At the beginning of the 20th century, it was connected to the mainland by filling in a wide strip of land at the western end, so that the Danube arm bordering the island from the north (which the people of Komárom call the Little Danube) became a bay. It was named - like the bridge - in honor of Empress Elisabeth of Austria, who sailed from Vienna to Pest and set foot on Hungarian soil for the first time. Historically, the island was called Várkormányzói, Komárňanský, and in times of socialism the island of the Red Fleet.

== History ==
The island has been used by the people of Komárno for fruit growing since the Middle Ages. In the 16th century, it still consisted of two islands, which were separated from each other by a canal. After 1526, it came into the hands of the Austrian castle captains, who treated it as part of the castle estate and collected rent for the use of the gardens. During the years of fighting with the Turks, the gardens here were destroyed several times. From the 1880s, it was connected to the city by a boat bridge, and in the direction of Újszőny.
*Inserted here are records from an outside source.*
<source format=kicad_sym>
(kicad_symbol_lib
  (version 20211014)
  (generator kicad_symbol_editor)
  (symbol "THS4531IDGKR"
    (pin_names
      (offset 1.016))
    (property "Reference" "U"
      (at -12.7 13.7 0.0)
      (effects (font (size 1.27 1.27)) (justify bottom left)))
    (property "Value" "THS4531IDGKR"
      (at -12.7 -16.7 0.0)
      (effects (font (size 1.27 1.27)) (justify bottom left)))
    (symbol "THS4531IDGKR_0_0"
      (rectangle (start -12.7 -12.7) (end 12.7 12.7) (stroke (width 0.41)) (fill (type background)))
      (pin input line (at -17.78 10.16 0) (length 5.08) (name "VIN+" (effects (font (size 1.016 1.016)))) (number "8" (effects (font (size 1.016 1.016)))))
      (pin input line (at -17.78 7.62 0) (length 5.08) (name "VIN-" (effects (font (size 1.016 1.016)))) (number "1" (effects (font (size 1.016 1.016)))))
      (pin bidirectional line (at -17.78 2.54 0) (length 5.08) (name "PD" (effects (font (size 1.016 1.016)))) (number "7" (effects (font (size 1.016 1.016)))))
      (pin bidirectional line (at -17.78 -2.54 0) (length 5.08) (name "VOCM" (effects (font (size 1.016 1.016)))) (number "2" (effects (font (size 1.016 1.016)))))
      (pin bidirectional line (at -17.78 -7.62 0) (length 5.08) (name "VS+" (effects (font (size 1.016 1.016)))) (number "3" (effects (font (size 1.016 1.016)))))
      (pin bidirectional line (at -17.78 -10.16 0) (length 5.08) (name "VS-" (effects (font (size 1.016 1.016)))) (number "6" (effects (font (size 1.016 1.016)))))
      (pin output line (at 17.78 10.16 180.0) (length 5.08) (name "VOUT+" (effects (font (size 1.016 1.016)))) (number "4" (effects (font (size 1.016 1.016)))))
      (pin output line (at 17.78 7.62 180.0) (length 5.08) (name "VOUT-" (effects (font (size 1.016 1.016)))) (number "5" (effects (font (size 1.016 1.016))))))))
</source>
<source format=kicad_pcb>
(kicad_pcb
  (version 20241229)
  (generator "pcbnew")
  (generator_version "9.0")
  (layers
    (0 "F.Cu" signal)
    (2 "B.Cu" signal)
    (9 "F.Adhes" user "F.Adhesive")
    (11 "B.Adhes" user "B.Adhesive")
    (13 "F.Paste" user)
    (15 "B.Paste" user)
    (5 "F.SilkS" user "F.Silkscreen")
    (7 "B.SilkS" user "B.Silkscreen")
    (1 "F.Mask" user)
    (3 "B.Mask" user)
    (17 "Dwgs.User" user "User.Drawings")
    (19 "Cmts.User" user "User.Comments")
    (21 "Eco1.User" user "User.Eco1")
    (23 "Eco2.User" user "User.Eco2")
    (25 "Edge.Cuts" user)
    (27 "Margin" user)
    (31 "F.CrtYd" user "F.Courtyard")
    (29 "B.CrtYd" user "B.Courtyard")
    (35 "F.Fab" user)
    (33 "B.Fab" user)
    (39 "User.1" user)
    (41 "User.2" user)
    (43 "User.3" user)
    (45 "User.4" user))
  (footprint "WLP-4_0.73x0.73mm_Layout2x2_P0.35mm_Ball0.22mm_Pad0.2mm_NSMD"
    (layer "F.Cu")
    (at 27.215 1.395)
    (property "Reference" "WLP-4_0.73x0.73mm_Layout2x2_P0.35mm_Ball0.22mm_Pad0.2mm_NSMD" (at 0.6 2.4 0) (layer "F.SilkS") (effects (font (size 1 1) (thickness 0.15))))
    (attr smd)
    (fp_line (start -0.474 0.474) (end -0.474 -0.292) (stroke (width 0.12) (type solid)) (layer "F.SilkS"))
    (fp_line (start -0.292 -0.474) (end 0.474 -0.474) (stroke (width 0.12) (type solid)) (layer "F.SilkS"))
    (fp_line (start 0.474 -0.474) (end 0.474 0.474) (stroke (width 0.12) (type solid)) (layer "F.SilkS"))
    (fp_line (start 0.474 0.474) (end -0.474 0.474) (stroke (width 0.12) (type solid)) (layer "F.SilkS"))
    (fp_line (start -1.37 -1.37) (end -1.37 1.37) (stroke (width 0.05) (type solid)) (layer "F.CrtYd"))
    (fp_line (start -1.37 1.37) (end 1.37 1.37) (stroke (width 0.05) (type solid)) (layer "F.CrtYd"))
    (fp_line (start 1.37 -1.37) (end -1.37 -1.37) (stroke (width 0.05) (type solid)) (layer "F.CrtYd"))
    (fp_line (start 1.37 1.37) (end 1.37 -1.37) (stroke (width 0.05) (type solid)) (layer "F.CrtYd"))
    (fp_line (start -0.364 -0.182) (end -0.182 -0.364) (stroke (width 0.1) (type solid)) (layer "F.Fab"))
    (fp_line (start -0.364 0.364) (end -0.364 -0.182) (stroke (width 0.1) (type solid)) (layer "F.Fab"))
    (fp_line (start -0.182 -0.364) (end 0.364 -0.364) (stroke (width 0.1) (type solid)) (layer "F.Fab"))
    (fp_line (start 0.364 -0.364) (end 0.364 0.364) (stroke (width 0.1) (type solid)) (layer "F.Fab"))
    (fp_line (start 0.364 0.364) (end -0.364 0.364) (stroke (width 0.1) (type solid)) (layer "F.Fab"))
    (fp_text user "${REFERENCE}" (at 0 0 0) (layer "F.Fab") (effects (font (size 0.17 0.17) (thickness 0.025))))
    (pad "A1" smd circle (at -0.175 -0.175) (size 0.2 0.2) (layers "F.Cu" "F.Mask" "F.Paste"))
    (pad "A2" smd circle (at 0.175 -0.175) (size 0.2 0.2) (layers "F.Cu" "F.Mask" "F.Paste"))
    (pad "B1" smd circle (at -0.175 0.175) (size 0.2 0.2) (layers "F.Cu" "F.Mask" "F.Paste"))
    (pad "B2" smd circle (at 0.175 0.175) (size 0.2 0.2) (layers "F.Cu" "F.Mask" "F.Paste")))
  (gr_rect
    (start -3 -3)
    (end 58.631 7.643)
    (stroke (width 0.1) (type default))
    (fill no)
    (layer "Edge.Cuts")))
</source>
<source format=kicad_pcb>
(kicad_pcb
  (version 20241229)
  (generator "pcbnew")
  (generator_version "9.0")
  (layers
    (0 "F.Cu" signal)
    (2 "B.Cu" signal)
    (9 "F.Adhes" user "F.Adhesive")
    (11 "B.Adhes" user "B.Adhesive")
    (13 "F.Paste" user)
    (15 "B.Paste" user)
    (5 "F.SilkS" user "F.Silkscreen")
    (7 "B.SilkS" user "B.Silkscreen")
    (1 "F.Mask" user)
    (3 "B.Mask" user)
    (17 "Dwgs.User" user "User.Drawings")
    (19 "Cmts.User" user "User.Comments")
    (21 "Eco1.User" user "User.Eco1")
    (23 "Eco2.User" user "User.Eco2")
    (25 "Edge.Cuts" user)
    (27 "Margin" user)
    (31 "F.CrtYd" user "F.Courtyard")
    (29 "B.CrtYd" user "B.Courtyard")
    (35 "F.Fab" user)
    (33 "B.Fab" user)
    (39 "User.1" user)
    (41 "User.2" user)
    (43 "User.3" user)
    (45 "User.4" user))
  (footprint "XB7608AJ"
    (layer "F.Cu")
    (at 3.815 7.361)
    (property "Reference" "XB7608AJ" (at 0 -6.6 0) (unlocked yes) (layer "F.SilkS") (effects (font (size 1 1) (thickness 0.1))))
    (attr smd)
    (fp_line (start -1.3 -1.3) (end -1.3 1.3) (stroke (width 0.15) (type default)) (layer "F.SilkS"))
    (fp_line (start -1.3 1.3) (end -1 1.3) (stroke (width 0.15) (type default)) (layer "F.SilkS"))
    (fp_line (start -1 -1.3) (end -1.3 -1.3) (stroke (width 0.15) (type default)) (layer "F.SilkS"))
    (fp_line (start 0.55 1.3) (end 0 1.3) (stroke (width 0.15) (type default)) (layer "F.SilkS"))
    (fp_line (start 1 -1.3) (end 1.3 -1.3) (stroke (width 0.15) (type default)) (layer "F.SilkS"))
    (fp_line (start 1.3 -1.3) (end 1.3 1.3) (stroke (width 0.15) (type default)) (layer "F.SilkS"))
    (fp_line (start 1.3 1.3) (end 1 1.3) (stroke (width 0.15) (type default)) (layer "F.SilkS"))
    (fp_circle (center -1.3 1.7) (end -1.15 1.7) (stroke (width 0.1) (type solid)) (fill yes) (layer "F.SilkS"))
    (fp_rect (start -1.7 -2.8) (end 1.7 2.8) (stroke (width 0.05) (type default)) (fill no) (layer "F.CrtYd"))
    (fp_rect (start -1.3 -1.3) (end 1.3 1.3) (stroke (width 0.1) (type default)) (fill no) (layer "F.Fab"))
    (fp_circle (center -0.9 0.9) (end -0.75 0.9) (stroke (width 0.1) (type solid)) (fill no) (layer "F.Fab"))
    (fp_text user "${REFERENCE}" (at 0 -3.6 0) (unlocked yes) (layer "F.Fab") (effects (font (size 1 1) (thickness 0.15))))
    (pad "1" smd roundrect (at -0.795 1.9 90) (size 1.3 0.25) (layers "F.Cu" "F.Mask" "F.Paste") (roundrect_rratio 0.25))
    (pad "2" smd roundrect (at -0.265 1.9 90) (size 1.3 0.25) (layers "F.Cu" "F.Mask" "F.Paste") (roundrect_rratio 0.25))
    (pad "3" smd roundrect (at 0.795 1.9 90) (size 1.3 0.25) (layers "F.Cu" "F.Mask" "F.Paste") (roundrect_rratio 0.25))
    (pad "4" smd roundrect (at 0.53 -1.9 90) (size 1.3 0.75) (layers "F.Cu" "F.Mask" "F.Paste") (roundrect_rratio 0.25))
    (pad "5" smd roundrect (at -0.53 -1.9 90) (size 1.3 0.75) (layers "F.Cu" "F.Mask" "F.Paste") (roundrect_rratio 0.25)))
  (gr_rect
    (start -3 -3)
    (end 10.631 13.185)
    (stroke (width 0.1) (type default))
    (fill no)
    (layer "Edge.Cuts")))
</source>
After that, it became a popular excursion destination for the townspeople, several inns and ship mills were established.

In 1918, the island fell to Czechoslovakia, which the inhabitants of Hungarian nationality did not want to put up with. The Czechoslovak army occupied Komárno and the island on 10 January 1919. Between the two world wars, several residential buildings were already built on the island, and after 1945 there was a significant construction in the vicinity of the border crossing. 1968, some time before the drawbridge was built. In 1981, a municipal artificial ice surface was established here. An expanded border crossing and customs office was built in 1982, which was closed when Slovakia and Hungary entered the Schengen area. Most of the island is still occupied by the gardens. There is a yacht club on the banks of Danube.

== Notable places ==

- Until its demolition in the 1990s, the Peklo (Hell) restaurant stood opposite the border crossing, which was one of the city's well-known entertainment establishments from the beginning of the 20th century. In 2006, a hotel with a similar name was built on the original site.
- A remarkable feature is the row of Plane street (Platanová alej), which stretches along the island, a row of old plane trees and poplars.
- In the strip of the island is Jókai's garden, which became the property of the Jókai family in 1820, the great writer spent a lot of time here during his student days, and the island partially inspired his novel The Golden Man. There was a wooden house in his yard, it was here that Jókai wrote his work entitled Všedné dni during his legal internship in Komárno.
- At the western end of the island, next to the waterworks, a Czechoslovak reinforced concrete border fortress from the 1930s has been preserved.